EXERCISE INSTRUCTIONS: Whenever a line in the entries below contains "images", copy that line.

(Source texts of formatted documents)
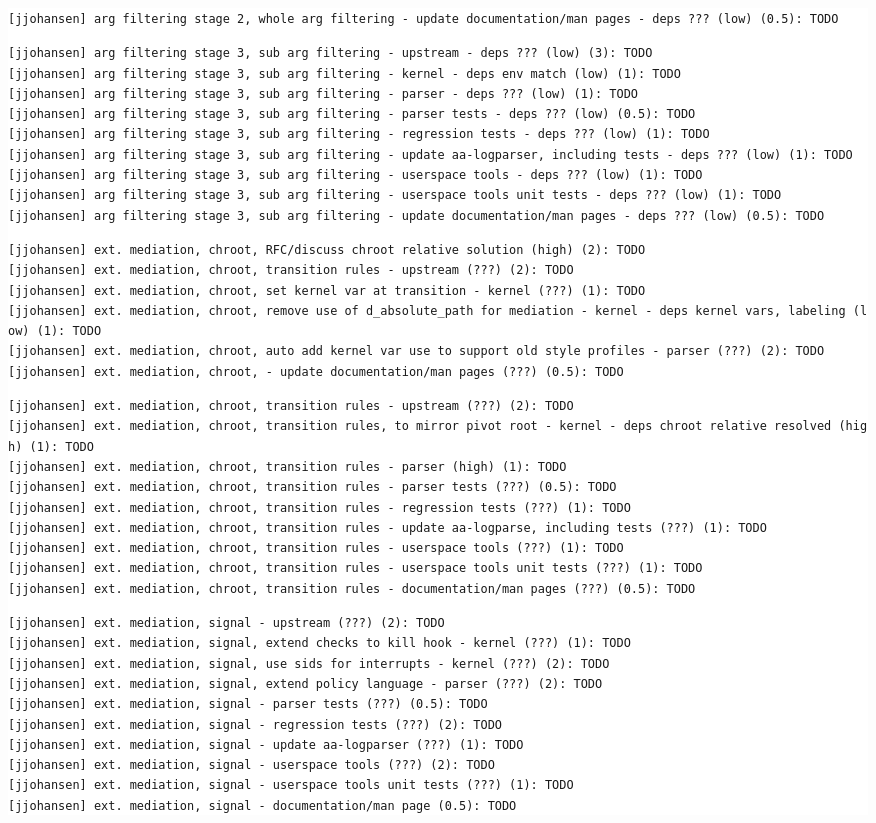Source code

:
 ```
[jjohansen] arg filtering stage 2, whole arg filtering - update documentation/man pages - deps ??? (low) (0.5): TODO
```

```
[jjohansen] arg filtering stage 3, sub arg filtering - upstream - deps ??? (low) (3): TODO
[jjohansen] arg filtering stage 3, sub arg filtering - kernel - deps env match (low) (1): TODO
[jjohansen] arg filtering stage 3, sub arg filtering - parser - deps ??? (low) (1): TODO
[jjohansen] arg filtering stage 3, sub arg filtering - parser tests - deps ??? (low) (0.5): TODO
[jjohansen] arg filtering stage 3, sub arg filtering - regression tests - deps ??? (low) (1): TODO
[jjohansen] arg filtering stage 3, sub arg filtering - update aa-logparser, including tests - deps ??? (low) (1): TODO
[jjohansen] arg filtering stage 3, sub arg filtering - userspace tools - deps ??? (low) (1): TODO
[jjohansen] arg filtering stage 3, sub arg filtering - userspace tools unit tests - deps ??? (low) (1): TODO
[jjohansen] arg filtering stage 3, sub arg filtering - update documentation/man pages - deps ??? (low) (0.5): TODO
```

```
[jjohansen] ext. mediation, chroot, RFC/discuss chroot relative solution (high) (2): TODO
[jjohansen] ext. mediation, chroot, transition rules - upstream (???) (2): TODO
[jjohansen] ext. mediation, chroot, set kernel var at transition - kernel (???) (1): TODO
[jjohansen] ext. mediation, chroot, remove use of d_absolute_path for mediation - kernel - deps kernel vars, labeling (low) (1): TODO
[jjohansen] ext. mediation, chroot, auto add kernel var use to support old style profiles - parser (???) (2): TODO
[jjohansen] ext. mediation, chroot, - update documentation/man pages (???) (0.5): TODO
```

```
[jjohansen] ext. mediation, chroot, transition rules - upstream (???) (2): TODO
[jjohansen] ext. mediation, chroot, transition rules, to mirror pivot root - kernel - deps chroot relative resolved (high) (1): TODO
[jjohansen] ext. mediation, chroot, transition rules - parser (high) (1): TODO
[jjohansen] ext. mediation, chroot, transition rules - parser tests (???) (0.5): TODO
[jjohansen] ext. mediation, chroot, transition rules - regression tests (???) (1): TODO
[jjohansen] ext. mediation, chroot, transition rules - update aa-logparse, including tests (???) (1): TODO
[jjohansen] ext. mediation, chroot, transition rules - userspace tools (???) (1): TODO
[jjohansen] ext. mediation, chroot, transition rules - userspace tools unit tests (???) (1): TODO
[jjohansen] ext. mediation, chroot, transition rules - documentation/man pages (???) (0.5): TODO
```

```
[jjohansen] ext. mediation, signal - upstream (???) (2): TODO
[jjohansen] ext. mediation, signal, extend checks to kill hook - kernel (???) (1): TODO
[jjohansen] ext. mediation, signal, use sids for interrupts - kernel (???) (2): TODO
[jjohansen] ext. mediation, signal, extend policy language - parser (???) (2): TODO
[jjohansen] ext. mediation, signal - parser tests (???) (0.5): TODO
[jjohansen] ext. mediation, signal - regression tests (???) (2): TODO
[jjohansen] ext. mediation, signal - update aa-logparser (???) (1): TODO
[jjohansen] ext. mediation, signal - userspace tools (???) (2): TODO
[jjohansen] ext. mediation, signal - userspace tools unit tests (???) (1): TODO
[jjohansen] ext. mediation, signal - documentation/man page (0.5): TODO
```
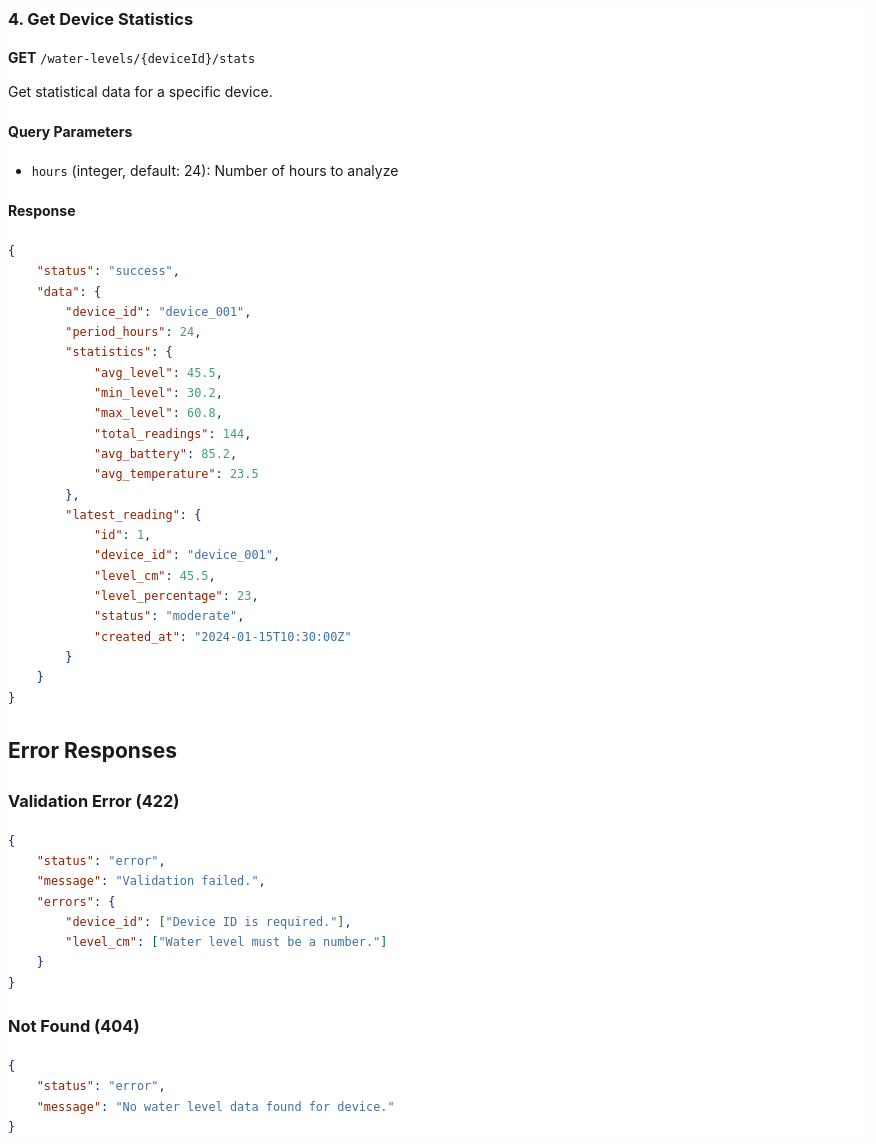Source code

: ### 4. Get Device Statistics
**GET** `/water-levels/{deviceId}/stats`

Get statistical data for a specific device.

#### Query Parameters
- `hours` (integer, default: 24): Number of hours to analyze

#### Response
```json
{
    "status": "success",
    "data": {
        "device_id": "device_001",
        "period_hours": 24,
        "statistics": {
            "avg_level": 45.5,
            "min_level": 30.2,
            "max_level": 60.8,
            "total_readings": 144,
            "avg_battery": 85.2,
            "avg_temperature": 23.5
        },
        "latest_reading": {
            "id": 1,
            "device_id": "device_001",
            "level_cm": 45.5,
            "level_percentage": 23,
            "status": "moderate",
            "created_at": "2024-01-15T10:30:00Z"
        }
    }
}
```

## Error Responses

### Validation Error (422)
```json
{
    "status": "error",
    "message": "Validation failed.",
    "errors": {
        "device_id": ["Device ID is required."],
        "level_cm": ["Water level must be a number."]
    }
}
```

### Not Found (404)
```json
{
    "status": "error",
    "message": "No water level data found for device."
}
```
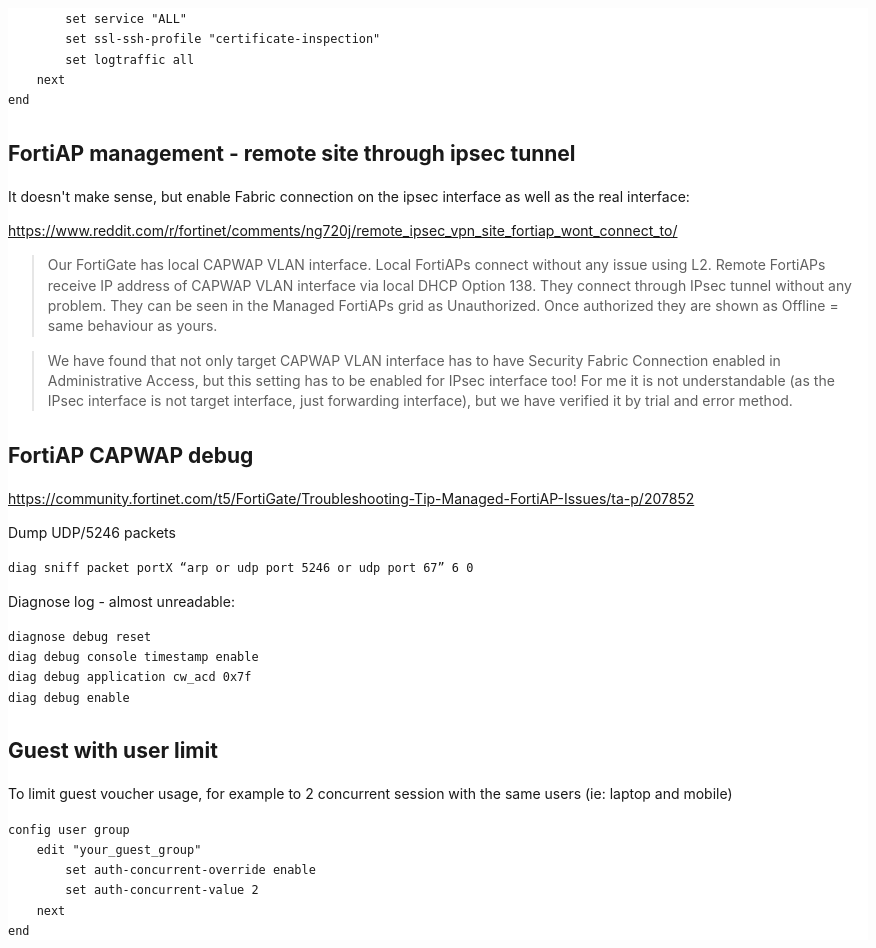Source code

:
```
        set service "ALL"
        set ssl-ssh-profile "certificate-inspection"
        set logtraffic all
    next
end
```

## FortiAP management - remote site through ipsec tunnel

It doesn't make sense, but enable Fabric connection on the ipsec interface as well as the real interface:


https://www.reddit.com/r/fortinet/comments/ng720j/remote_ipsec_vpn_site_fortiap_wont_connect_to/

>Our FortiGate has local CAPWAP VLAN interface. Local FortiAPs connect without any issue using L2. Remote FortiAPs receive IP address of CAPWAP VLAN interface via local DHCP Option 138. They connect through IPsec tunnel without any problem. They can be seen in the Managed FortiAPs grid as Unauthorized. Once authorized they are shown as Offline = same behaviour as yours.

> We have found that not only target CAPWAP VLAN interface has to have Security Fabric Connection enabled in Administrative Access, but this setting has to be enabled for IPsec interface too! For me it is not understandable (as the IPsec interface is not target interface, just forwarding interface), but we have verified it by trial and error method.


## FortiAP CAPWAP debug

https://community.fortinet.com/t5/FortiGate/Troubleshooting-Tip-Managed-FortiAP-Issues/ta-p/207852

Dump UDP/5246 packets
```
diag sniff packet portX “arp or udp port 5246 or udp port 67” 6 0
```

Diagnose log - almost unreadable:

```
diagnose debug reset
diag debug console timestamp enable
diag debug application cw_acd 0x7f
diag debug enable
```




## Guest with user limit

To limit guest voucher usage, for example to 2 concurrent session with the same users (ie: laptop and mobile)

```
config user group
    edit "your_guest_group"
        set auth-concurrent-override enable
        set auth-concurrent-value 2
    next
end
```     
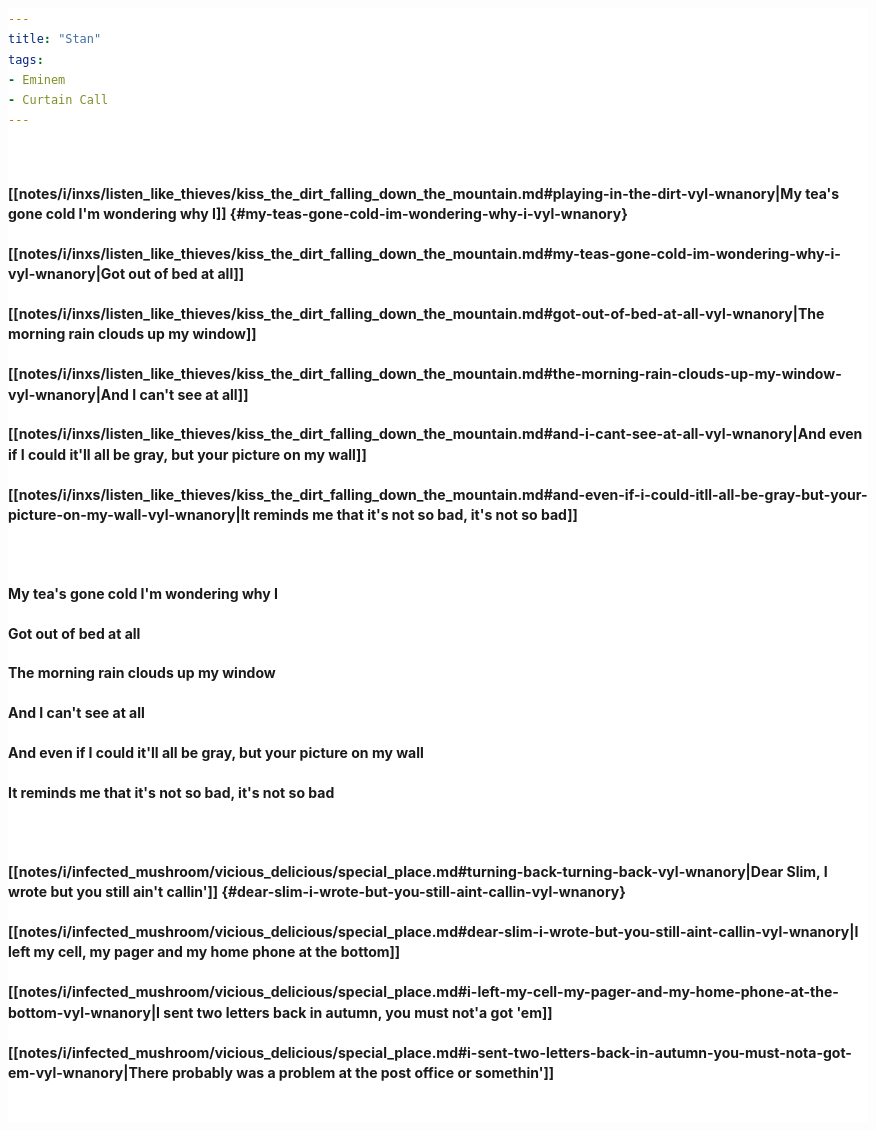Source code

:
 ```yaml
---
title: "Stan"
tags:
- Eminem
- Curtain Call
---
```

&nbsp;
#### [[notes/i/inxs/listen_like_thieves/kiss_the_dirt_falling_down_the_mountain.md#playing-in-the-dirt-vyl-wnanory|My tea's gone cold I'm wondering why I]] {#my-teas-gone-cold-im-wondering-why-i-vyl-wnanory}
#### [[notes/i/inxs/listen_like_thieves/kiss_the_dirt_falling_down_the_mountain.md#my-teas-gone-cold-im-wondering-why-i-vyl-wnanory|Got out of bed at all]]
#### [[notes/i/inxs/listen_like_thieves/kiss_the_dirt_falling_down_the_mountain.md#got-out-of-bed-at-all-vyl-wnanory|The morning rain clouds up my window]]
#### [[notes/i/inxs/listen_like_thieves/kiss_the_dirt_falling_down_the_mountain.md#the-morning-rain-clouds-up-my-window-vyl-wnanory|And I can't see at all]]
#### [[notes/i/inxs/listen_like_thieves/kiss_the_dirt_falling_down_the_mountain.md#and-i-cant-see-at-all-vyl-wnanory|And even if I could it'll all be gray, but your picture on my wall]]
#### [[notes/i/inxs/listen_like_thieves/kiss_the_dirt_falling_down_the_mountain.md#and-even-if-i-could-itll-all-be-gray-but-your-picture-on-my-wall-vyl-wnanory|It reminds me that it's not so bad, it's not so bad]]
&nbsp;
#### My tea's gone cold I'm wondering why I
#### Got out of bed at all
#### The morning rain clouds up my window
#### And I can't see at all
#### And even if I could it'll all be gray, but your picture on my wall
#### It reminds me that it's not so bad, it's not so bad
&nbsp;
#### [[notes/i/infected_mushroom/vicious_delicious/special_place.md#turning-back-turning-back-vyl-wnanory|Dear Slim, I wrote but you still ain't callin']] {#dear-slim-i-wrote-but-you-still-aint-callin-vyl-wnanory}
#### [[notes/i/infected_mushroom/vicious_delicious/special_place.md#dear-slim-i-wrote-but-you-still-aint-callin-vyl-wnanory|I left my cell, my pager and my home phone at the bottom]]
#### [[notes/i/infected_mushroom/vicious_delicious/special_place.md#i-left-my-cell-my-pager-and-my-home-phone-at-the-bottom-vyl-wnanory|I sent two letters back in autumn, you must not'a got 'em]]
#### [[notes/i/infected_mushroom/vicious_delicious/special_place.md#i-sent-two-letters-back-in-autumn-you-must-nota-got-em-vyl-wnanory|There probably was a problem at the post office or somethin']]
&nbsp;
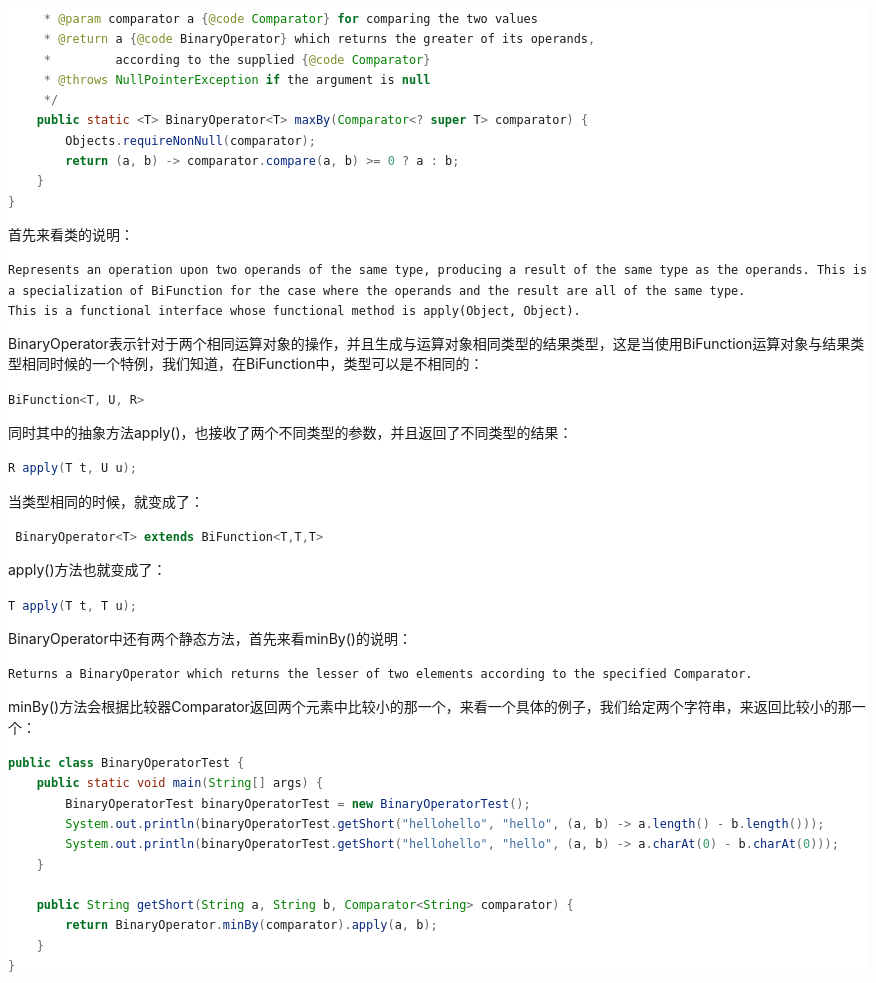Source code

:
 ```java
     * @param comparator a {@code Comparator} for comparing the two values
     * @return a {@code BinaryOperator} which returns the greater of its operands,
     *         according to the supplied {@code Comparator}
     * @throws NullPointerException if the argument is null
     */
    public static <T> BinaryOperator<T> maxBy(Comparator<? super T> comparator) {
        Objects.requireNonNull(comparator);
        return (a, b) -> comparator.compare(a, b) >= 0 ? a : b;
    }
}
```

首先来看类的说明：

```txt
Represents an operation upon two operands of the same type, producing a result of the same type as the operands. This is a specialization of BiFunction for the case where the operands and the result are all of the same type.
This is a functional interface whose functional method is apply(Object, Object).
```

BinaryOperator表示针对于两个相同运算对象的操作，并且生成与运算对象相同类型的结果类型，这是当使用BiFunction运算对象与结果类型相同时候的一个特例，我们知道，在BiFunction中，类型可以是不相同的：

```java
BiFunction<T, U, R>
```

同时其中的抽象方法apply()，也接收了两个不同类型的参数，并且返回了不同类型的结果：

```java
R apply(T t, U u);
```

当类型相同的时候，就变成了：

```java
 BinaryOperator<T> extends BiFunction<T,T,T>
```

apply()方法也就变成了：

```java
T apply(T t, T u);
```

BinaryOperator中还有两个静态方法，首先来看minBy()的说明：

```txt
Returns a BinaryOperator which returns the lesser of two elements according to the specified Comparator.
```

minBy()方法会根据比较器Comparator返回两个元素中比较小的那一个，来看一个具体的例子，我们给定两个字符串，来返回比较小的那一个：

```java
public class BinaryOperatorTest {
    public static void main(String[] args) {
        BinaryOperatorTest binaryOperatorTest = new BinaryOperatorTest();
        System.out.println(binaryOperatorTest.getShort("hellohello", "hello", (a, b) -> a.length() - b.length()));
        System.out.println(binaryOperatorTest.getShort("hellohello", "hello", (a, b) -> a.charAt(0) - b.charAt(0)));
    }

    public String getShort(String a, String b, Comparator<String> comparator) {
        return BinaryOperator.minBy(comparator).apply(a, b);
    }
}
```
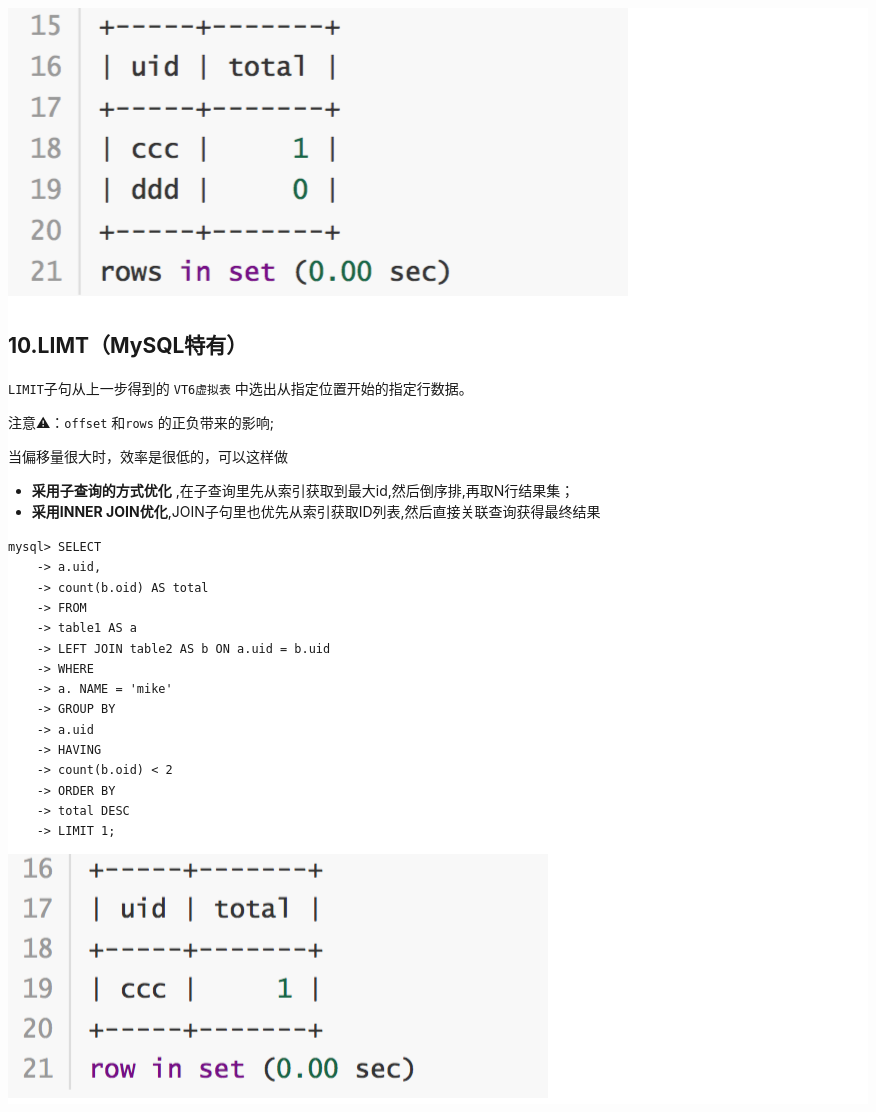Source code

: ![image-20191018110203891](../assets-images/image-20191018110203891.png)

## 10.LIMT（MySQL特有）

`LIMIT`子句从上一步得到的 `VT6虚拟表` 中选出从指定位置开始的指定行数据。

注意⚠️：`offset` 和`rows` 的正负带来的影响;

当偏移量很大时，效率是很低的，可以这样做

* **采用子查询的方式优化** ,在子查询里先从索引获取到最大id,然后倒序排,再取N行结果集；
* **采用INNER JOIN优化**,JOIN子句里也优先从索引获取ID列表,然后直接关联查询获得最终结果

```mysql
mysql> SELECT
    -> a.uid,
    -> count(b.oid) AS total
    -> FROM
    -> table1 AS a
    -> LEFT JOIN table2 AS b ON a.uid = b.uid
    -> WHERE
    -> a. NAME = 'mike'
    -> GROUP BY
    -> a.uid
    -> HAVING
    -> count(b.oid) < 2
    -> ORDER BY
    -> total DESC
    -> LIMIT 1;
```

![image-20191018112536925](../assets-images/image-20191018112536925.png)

YOUR SOLUTION:
: ![image-20191018110203891](../assets-images/image-20191018110203891.png)
![image-20191018112536925](../assets-images/image-20191018112536925.png)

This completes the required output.